‘Nothing Gold Can Stay,’ and That’s OK
In the South, we have a tendency to cram words together to create a single gigantic one, a kind of linguistic Pangea, if you will. The one I’ve been using a lot lately is “usetacould,” a condensed form of the phrases “I used to be able to” and “I once could.” For example, “I can’t run a seven-minute mile these days, but I usetacould.”
It’s something I’ve often said as an MS patient. Some things I once did with ease are now a bit more challenging. All I can do is make the best of it and keep on truckin’. Other things, well, let’s just say I’ve learned to love them and let them go.
It doesn’t mean I don’t think about them from time to time or I don’t wish to be able to go back in time or pause it indefinitely. I certainly do wish both of these things. I mean, who wouldn’t want to rewind and erase a mistake? Who doesn’t want a shining moment to last forever?
However, as Bilbo Baggins sings in “The Hobbit,” “The road goes ever on.”
Next month, I will officially enter my mid-40s, and time seems to be speeding up to a breakneck pace. I’m coming to understand the truth: I only have so many years, days, and hours allotted to me, and I can’t spend all of them in wishful thinking.
My husband and I adopted two boys when our eldest was 8 and his brother 5. Today, I filled out paperwork to enroll the eldest for his first year of high school. Seriously, what is happening?! Yes, he is now 15, and he’s moving into the last stage of childhood. Before I know it, he’ll be grown and gone.
The younger one will follow a few years later, and then the phase of life I came to a little late (and somewhat reluctantly) will end. But something new and wonderful will begin, too.
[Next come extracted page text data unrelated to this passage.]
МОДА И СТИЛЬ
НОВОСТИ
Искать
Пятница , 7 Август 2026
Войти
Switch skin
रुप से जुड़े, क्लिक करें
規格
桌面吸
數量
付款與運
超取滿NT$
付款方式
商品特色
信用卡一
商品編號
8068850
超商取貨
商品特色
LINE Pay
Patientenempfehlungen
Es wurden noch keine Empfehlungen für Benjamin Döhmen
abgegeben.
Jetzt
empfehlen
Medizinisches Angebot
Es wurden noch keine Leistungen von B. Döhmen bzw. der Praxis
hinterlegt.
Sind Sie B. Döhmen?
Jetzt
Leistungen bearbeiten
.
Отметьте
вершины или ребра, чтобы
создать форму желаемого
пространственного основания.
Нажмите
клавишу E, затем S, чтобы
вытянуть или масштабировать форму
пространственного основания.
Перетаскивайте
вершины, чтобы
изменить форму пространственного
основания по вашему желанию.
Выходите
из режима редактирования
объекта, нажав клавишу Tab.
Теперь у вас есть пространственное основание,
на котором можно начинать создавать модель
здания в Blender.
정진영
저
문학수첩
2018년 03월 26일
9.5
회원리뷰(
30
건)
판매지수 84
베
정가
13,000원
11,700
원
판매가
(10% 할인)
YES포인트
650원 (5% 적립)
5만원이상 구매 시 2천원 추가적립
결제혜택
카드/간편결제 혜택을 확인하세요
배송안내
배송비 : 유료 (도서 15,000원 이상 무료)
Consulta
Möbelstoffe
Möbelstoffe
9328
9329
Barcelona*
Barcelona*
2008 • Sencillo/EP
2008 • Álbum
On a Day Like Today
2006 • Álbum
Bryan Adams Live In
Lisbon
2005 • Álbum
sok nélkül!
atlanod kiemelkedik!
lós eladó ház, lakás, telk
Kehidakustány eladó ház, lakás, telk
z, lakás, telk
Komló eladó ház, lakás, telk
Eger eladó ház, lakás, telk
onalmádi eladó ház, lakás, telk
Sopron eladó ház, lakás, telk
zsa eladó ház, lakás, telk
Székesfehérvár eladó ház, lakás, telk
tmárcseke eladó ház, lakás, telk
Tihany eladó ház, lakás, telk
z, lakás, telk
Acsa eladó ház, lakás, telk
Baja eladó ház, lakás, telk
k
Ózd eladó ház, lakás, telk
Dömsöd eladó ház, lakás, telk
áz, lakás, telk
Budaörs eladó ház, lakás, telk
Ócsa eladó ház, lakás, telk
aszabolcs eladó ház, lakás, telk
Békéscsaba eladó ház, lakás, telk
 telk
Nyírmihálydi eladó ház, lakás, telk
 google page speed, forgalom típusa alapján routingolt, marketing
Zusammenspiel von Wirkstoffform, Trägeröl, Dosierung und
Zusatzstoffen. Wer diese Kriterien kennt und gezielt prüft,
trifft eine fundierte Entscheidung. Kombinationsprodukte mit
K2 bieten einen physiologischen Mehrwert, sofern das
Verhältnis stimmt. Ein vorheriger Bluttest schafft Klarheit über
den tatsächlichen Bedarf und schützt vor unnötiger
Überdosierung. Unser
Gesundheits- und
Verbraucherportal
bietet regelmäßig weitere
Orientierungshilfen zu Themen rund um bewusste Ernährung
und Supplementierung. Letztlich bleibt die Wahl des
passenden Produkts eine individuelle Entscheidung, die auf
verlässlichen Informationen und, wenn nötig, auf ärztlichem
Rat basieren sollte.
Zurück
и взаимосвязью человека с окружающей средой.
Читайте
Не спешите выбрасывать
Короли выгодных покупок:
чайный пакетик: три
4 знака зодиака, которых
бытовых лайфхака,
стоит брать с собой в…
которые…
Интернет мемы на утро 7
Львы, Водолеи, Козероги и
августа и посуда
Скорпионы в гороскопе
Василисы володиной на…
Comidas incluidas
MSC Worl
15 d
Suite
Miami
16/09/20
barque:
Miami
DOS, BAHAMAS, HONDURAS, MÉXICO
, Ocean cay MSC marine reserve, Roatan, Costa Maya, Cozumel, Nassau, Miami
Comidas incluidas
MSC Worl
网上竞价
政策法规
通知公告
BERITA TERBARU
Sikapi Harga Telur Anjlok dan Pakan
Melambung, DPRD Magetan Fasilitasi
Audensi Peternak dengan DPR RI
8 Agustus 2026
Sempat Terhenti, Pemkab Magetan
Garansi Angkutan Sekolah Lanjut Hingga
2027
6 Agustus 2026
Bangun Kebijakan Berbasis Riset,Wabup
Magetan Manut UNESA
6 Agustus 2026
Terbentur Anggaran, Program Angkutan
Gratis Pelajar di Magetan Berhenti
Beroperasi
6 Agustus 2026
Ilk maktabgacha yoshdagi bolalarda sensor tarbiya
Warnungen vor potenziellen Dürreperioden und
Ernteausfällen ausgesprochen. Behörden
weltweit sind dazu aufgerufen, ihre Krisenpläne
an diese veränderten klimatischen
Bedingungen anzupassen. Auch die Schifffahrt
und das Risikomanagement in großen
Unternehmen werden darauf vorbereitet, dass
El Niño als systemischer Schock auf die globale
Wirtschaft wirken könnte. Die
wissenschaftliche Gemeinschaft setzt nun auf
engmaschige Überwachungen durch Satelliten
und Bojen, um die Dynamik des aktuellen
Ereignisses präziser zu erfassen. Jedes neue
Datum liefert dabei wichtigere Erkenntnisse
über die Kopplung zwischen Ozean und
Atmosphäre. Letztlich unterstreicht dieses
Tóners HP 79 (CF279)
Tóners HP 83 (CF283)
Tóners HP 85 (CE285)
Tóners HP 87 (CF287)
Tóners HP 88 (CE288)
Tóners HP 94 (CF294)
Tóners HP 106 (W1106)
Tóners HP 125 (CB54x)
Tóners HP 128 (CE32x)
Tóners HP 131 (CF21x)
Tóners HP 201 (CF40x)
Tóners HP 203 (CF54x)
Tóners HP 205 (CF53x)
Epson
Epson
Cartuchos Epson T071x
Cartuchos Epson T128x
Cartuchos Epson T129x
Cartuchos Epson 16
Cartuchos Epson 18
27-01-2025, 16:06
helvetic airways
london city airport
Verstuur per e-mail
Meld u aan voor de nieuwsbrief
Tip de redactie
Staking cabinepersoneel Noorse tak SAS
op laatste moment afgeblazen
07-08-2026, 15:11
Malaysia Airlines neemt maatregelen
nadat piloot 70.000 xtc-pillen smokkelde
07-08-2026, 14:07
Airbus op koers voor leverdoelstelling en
When we began the foster and adoption process, someone told me to be mindful because “the days are long, but the years are short,” and oh brother, was she right. It’s like I’ve blinked and suddenly the silly little second grader that was standing in front of me is now a young man with a full chest, a deep voice, and much bigger feet.
It happened just like that, totally without my say-so. But rather than bemoan it and say things like, “I usetacould pick him up and carry him” or “I usetacould enjoy watching cartoons with him,” I’m choosing to embrace where he is (and where I am) right now. Because I don’t want to miss out on anything, even if it’s not like what I remember or used to enjoy.
Robert Frost said it best when he wrote, “Nothing gold can stay.” It’s the way of all things to change, and there is a time and a season for everything. The key is not fighting to hold on to what once was, but embracing what is.